For a moment, an awkward silence fell over them as they stared into each other's eyes. It was Peter who broke the impasse with a bitter and accusatory, "This is really how you're going to leave, is it? A few scribbled words on a scrap of paper and you're gone?"

"I'm sorry," Carla said, her eyes still fixed beseechingly on his. "I'm a complete coward, I know that. I just… I couldn't face another goodbye. I couldn't handle it."

"Then don't say goodbye," Peter implored her, his voice softening at the sight of her eyes suddenly glazed over with unshed tears. "Stay here, with me."

"I can't," Carla shook her head, a small sob escaping her lips.

"Where are you going?" Peter tried a different tack.

"L.A." Carla revealed. "Suzy said I can stay with her for a while."

"I don't understand, Carla. Why?"

"You know why, Peter. I can't be here right now. Everything reminds me of him. In the flat, at the factory, when I see Nick, you… It's all too much, I can't escape the memory of him. I need to be somewhere those memories aren't so raw, so painful."

"Alright, then," Peter tentatively agreed with her. "If you have to go, let me come with you."

"No, Peter," Carla shook her head adamantly. "Your place is here, with Simon. He needs you."

"What about you?" Peter asked, his desperation growing by the second. "Don't you need me?"

"It's not that I don't need you, or that I don't want you, because I do.
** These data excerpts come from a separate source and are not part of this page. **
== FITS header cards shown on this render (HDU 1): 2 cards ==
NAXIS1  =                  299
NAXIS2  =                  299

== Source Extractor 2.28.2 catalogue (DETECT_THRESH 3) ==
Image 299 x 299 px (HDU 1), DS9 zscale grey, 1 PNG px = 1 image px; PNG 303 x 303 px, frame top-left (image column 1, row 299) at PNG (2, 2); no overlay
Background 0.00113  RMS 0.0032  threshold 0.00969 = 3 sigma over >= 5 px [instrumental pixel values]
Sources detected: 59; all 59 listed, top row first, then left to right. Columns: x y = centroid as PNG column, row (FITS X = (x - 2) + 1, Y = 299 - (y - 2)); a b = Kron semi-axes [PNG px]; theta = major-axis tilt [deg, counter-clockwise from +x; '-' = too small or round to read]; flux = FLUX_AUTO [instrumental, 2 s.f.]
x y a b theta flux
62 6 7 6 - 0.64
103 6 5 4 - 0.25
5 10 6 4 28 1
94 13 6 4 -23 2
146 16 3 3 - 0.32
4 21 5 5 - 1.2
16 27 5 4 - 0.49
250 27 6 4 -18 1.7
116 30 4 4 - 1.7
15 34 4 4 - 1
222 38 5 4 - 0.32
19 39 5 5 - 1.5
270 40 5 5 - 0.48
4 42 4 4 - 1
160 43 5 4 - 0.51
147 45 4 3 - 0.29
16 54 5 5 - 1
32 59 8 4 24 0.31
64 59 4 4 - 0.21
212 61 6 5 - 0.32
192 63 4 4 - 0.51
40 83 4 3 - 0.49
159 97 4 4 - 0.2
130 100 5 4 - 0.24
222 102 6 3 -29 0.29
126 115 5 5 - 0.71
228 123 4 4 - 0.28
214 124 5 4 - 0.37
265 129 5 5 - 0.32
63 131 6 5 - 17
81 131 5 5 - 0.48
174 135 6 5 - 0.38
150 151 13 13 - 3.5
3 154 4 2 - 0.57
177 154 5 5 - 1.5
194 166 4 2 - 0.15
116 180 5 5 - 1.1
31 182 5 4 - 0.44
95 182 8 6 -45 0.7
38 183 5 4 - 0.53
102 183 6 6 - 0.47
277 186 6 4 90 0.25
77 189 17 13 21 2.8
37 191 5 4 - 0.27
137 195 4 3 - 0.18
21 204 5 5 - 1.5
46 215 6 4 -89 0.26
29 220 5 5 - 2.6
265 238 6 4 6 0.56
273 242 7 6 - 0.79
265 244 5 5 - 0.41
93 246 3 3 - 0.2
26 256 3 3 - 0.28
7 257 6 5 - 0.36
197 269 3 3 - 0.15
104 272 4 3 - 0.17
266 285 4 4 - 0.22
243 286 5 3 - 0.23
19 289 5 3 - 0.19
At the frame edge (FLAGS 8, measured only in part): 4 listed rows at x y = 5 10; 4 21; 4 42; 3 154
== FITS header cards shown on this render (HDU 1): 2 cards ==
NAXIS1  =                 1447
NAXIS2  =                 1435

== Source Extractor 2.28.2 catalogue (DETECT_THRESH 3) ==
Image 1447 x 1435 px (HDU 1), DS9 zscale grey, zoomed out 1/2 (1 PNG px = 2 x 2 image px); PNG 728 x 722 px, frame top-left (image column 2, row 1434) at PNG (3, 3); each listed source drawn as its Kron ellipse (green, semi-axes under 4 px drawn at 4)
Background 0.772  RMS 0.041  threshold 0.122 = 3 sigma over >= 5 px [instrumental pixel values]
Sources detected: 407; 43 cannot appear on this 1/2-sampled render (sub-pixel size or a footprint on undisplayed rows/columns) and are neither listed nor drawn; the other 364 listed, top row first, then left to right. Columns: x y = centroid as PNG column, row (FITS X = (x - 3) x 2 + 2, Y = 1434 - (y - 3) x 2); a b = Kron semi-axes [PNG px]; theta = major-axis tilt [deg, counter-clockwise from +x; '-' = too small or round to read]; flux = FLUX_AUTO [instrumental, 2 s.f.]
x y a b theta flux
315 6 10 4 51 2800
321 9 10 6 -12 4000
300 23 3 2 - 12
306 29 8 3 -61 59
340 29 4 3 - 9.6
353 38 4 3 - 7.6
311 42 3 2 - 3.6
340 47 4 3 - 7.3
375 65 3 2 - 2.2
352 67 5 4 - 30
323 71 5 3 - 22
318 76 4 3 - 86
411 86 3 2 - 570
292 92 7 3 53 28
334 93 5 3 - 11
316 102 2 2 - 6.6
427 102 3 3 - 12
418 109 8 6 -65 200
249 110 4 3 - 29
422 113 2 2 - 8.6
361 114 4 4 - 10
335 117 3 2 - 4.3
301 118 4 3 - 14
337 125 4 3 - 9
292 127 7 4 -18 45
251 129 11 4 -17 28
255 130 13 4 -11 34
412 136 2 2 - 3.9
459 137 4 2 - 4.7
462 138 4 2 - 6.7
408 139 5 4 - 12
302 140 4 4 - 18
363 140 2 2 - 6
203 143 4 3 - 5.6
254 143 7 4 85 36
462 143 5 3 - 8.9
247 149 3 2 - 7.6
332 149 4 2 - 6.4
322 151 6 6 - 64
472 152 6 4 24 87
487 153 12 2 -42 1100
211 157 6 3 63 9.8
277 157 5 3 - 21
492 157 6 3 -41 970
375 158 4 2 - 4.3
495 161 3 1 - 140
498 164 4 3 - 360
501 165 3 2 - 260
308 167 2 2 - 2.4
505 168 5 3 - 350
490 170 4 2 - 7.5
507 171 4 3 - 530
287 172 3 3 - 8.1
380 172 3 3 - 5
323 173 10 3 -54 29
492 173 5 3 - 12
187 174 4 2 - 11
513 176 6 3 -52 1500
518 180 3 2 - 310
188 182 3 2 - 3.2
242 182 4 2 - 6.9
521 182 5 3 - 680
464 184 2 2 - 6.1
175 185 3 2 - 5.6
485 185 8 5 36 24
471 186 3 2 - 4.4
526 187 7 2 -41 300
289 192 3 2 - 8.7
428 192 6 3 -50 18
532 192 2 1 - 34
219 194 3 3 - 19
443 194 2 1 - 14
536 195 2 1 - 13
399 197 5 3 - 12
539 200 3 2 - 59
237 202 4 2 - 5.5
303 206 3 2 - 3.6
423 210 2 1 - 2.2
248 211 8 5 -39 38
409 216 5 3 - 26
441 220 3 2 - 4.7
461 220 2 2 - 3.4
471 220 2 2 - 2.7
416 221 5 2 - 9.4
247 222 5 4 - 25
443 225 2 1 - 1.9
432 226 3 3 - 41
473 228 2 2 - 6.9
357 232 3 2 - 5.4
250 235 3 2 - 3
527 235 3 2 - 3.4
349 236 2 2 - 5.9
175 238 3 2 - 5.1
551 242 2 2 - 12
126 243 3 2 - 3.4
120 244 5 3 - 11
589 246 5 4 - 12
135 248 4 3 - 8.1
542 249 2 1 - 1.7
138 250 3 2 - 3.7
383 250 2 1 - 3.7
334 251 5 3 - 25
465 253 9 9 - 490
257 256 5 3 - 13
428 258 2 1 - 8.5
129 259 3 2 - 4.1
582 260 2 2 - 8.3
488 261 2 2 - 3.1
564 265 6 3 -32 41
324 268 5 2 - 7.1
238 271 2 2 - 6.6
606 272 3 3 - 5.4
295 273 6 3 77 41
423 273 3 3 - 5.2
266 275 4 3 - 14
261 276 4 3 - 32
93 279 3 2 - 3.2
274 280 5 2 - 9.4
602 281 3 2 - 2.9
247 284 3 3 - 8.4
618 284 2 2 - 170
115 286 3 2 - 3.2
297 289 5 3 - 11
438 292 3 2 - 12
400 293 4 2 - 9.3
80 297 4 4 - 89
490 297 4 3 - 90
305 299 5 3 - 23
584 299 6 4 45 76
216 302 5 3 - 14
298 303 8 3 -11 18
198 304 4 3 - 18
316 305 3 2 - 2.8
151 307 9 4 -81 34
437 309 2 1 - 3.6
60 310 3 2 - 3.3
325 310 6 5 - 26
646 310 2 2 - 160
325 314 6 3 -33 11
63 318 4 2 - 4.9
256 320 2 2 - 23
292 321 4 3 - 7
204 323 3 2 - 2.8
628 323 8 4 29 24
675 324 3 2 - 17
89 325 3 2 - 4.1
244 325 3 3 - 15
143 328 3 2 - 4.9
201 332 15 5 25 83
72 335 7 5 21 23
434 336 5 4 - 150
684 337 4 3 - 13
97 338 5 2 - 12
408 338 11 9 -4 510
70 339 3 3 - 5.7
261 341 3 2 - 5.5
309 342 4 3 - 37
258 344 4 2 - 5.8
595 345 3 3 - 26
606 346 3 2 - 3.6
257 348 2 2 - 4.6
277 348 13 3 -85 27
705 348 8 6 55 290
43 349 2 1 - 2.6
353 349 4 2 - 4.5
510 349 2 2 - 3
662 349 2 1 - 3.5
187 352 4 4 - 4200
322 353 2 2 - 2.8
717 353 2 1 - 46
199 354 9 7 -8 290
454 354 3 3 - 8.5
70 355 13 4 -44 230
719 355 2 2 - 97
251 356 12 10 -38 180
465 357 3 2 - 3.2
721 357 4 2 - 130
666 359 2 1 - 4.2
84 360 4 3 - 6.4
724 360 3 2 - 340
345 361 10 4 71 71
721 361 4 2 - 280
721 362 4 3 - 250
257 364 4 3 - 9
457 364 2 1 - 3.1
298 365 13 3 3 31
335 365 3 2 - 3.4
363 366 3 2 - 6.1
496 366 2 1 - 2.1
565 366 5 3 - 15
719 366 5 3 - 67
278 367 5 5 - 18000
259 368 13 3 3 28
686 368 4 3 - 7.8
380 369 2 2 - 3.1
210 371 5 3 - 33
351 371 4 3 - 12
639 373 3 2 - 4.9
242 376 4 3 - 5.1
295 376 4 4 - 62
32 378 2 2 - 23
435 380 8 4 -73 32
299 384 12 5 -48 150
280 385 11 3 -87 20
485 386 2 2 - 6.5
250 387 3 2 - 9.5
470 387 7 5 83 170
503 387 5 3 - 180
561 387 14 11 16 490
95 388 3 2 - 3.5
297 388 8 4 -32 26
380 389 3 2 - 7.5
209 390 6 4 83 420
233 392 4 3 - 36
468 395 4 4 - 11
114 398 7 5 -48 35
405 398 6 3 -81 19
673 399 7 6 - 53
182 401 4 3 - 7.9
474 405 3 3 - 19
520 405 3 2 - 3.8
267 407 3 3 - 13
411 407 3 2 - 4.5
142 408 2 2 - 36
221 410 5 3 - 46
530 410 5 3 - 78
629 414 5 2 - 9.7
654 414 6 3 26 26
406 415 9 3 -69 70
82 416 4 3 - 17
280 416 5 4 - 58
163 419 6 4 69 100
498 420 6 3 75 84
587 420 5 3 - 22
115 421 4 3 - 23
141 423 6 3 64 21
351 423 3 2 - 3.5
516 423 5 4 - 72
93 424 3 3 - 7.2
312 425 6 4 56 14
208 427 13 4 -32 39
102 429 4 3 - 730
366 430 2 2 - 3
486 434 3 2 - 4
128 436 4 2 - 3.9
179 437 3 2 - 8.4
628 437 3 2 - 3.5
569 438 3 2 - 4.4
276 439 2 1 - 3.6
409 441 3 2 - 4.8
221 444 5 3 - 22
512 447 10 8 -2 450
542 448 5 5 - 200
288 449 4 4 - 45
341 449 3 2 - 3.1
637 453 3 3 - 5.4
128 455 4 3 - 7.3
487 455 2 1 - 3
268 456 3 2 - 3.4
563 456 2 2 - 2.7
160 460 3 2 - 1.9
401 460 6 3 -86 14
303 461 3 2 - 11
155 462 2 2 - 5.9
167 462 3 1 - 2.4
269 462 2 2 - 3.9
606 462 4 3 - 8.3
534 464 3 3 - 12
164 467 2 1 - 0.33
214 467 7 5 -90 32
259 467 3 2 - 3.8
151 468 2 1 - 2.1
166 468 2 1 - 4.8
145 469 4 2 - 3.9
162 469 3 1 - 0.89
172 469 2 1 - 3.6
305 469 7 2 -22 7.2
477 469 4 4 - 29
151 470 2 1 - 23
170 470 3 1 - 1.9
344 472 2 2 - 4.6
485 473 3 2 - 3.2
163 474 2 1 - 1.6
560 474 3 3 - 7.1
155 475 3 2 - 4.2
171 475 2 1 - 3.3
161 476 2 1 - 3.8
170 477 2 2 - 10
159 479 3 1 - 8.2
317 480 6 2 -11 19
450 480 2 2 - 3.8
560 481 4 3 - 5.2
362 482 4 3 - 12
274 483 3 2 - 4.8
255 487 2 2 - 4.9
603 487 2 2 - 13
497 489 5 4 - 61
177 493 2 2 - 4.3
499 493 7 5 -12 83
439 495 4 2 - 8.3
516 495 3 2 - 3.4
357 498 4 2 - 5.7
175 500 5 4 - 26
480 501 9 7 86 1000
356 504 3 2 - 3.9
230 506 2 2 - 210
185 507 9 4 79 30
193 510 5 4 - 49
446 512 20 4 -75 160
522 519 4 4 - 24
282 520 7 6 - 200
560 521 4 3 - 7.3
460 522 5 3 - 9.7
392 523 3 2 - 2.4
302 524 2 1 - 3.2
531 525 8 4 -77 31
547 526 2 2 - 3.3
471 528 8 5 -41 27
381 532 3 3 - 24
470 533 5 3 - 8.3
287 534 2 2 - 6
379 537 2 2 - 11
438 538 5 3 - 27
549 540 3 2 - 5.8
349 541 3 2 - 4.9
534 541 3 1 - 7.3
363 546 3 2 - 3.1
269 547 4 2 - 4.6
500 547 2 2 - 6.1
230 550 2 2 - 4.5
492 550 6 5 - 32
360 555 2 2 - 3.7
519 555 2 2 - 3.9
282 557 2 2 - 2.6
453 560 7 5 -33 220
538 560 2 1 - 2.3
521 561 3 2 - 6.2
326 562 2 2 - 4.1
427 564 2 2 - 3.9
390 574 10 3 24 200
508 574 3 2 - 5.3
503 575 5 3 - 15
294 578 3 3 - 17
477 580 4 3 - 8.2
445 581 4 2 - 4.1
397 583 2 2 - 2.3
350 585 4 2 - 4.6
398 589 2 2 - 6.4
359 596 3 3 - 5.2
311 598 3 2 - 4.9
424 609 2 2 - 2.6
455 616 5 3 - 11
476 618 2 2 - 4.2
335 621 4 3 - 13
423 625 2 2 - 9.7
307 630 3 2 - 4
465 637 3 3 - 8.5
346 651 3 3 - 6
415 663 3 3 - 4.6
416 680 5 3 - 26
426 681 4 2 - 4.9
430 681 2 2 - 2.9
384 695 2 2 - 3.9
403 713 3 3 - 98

I do so much, Peter. But, umm… I dunno how to explain it, but… right now I need myself more."

"Yourself?"

"I need to get me back," Carla struggled to explain. "I need to find me again, the me that can somehow live without Jesse. If that person still exists. And I need to do that on my own. I'm sorry."

"Don't be sorry," Peter sniffed, his head shaking sadly from side-to-side. "I understand."

"Do you?"

"No, not really. But I'm trying. I know you wouldn't be doing this if you didn't feel you had to."

"I wouldn't, I'm not," Carla reassured him. "I don't mean to hurt you."

"It's fine. You go, do what you need and, when you get back, we can–"

"Peter," she cut him off abruptly. "I can't make any promises about the future."

"Oh," Peter murmured as the reality of Carla's words sunk in. "I see."

"I won't ask you to wait for me," she said. "That's not fair on you."

"I will wait," he insisted. "If you want me to, I'll wait forever."

"All I want, Peter, is for you to be happy. So, if you find happiness without me… you should grab onto it and don't ever let it go. Okay?"

"I…" Peter shook his head, unable, unwilling to agree.

"Promise me, Peter," Carla implored him. "Peter!"

"Okay, okay, I promise."

"Thank you," Carla sighed with relief, or resignation, she wasn't sure. "I'm gonna miss you, you know that?"

"Then don't go."

"Come here," she said, ignoring his final plea and instead reaching out and placing her hands one on either side of his face, her palms pressed gently against his cheeks, and kissed him softly on the lips. "I love you," she whispered in his ear.

"I love you too," he said, wrapping his arms around her and holding her close. "Never forget that because that will never change. That's one promise I can keep."

Carla forced herself to break free from Peter's embrace and calmly join her fellow passengers as they queued to board the plane. She refused to look back at him, fearful that her resolve would crumble and she would run back into his arms. Because, no matter how much this parting hurt, she knew she had to go.

She didn't know if this was the end or if this signalled a new beginning for her. All she did know was that she couldn't stay. No matter how much she loved Peter – and she did love him, with all of her heart – but love wasn't enough for her. Not right now, maybe not ever.

As she stepped through the automatic sliding doors and onto the jet bridge, she paused and turned back to face Peter, wanting one last look before she went. He was standing where she had left him, watching her, every move she made. Even from this distance, she could see the look in his eyes, those soft deep brown eyes that she adored; there was no mistaking the sadness that was emanating from them. It's for the best, she reminded herself, and hardened her heart for both of their sakes.

With the smallest flicker of a smile on her face, she briefly raised her hand in a final goodbye. And then she was gone.